## [PASSAGE SHOWN]
The Black Dahlia Avenger: The True Story
Page 44
Six months later, having gained a thorough working knowledge of the Dahlia case on my own, I felt more confident and my curiosity won out. I sat down and read The Black Dahlia. I found Ellroy's fiction to be simultaneously disgusting and brilliant, profane and prophetic. It was obvious that he had done his homework and knew a great deal about the case. He mixed real names, real dates, and real locations with fictitious ones. I especially respected his street smarts: it was apparent he knew cops inside and out. I admired his ability to walk their walk and talk their talk. He knew their strengths and weaknesses. His "soft time" in L.A. County Jail, his homelessness, his sleeping in the L.A. public parks, and his golf caddying in West Los Angeles for the rich and famous had prepared him well. His novel clearly revealed that he understood people. Like a cop, he knew about their goods, their bads, and their uglies.
Forgetting that I already owned a copy of My Dark Places — I hadn't made the connection between Ellroy the novelist and Ellroy the true-crime author — I e-mailed an order for a copy.
I read it nonstop. In 1958, Geneva "Jean" Ellroy, the forty-threeyear old mother of then ten-year-old James Ellroy, was raped and murdered in El Monte, a town twelve miles east of downtown Los Angeles. The crime was never solved. Thirty-four years later the victim's son-cum-novelist teamed up with Sergeant Bill Stoner, a retired L.A. Sheriff's Department homicide detective, and in the spring of 1994 the two men became "partners" to try and solve the crime. Because Stoner had worked in LASD's Homicide Unsolved Unit, which had originally investigated the case, and Ellroy was not only the victim's son but a respected author, the two were given carte blanche by the sheriff's brass. All the 1958 police files were opened to them; they were provided copies of the photos, evidence, and original witness statements. Together the two-man team gumshoed the hell out of the case. Their investigation began in the spring of 1994 and it appears they spent almost a year pursuing every possible lead.
The results of their investigation were fully documented in Ellroy's writing. My Dark Places served as an impressive homicide progress report, as well as a son's tribute to the memory of his murdered mother. Ellroy and Stoner's thoroughness and hard work may have been successful.

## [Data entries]
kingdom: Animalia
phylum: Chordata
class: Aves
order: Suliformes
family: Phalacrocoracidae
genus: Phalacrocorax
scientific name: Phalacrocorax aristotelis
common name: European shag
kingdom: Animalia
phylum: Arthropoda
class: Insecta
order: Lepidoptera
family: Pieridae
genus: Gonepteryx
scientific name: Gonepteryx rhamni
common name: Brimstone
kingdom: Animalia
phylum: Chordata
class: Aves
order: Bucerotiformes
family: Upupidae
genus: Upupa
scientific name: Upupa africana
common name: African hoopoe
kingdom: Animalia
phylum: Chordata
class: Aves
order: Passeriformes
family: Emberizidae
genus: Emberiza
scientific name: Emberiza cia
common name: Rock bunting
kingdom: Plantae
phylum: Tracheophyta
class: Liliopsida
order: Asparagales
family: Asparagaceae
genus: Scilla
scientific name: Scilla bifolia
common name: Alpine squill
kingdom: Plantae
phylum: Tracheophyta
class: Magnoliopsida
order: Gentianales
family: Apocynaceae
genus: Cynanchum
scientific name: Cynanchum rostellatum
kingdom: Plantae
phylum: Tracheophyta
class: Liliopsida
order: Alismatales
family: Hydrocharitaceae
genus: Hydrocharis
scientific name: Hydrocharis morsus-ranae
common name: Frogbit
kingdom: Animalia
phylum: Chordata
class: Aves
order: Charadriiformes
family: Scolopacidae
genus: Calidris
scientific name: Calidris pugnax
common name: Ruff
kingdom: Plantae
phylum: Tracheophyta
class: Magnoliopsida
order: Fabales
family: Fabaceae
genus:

## [PROBLEM DETAILS]
Please write out the Dahlia case passage word for word, starting with "The results of" and going on through "have been successful.".

## [RESULT]
The results of their investigation were fully documented in Ellroy's writing. My Dark Places served as an impressive homicide progress report, as well as a son's tribute to the memory of his murdered mother. Ellroy and Stoner's thoroughness and hard work may have been successful.